Sociedad

El camino de Claudia Tatángelo, jueza de paz del partido de Escobar

Su historia profesional está marcada por un fuerte sentido de vocación, presente desde sus primeros años, y una incansable preparación que la llevó a superar múltiples desafíos.

La jueza de paz Claudia Tatángelo. Foto: Diario de Escobar.

Por Bautista Pintos

Claudia Tatangelo es una figura inspiradora en el ámbito de la justicia en la comunidad de Escobar. Como jueza del Juzgado de Paz, representa el compromiso, la dedicación y la perseverancia que caracterizan a aquellos que buscan no sólo aplicar la ley, sino también servir a la sociedad con empatía y responsabilidad.

Su historia profesional está marcada por un fuerte sentido de vocación, presente desde sus primeros años, y una incansable preparación que la llevó a superar múltiples desafíos en su camino a la judicatura. A lo largo de los años, Claudia ha enfrentado numerosos obstáculos, desde equilibrar el estudio con la crianza de sus hijos, hasta competir en ternas para lograr su designación. Sin embargo, su perseverancia y el apoyo de su familia la llevaron a cumplir su sueño de ser jueza, un sueño hecho realidad.

En esta entrevista con Il Giornalino, Claudia reflexiona sobre su recorrido, los valores que rigen su labor y su compromiso con la comunidad de Escobar. También comparte sus consejos para quienes desean seguir una carrera de derecho y su visión de una justicia que escucha y se adapta a las necesidades de la sociedad.

–¿Qué sentiste cuando te designaron como jueza?

–Sentí que se había cumplido un sueño por el que luché y me preparé por mucho tiempo.

–¿En algún momento pensaste en estudiar otra carrera o realizar otro trabajo?

–No, desde muy pequeña siempre fue mi deseo y vocación ser abogada y luego con el tiempo me di cuenta que amaba la justicia y decidí seguir la carrera judicial.

–¿Cómo te gustaría ser recordada como jueza en la comunidad de escobar?

–Me gustaría ser recordada como una persona que escucha y se brinda a la comunidad para dar una respuesta justa a los conflictos que llegan a mi juzgado.

–¿Qué consejo le darías a alguien que está pensando en seguir una carrera de derecho o en convertirse en jueza?

–El consejo que les daría es que se preparen mucho, que amen el derecho y la justicia y por sobre todas las cosas que sepan escuchar y sensibilizarse ante los problemas que la sociedad plantea.

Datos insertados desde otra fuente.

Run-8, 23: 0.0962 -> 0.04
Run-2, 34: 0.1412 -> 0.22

–¿De qué manera la pandemia te ha afectado a tu trabajo?

–Con la llegada de la pandemia en el trabajo debimos utilizar todas las herramientas que teníamos a disposición. Fue muy difícil continuar prestando un buen servicio de justicia pero creo que logramos adecuarnos a las necesidades de la gente. Mediante la utilización de las herramientas tecnológicas como ser el expediente digital, las audiencias virtuales se logró continuar brindando las respuestas eficaces.

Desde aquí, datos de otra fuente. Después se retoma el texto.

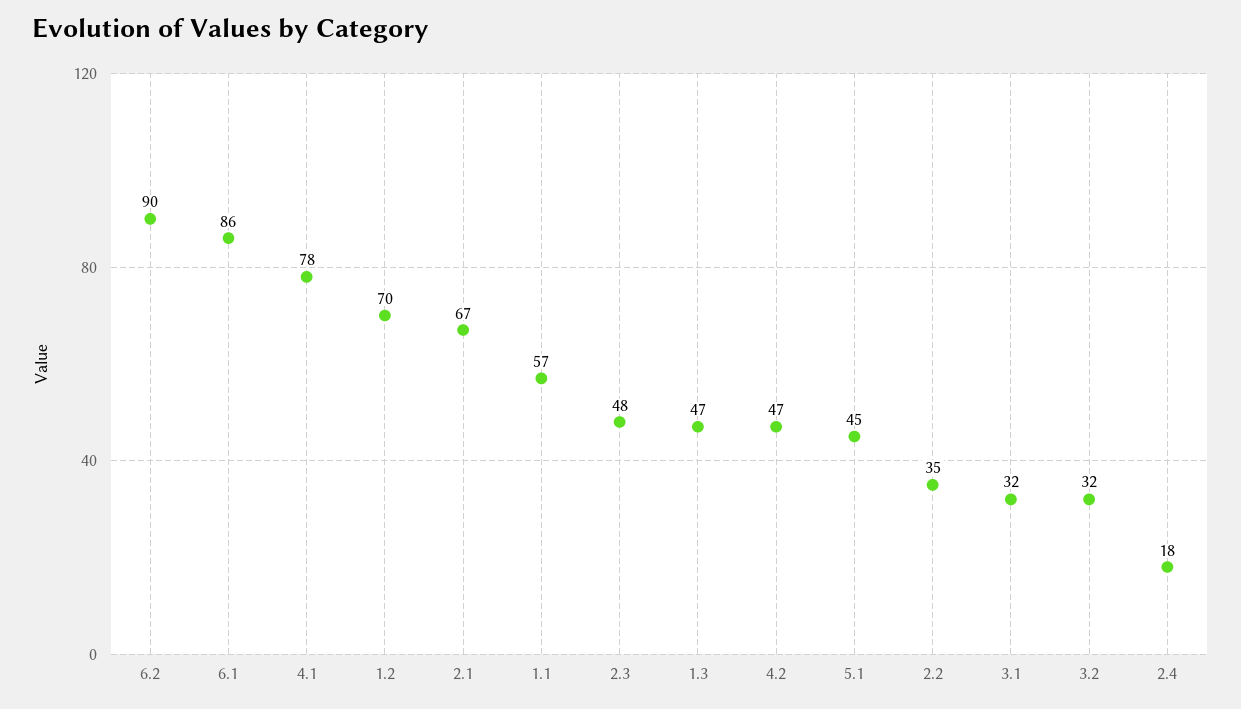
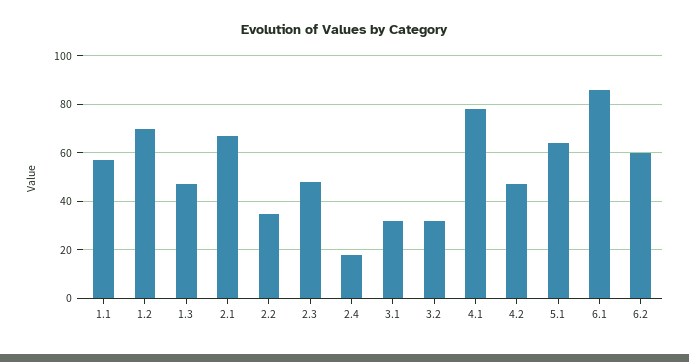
6.2: 90 -> 60
5.1: 45 -> 65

–¿Qué desafíos enfrentaste en el camino para llegar a ser jueza?

–Los desafíos que enfrenté fueron muchos. Comencé a rendir exámenes desde hace más de diez años cuando mis hijos aún eran pequeños y se me complicaba bastante encontrar los tiempos para poder estudiar pero con el apoyo de mi familia pude sortear esas dificultades. Luego, integré muchas ternas para distintos cargos de jueza pero nunca logré ser la elegida entre los otros dos integrantes de las ternas. Hasta que finalmente, concursé para el juzgado de Paz de Escobar, en el que me desempeño hace 28 años en distintos cargos, y llegó el tan ansiado cargo que hoy ocupo.

–¿Quiénes han sido tus modelos a seguir o mentores en tu carrera judicial?

–Mis modelos a seguir han sido las juezas que me precedieron y de las que aprendí un montón de cosas replicando las buenas e intentando mejorar aquellas no tan buenas.

–¿Cuáles son tus objetivos a futuro dentro de la judicatura?

–Mis objetivos a futuro dentro de la judicatura son muchos. Los más inmediatos son mejorar los aspectos negativos que observo en el funcionamiento del juzgado, tratar de brindar a la gente el mejor servicio de justicia que esté a mi alcance.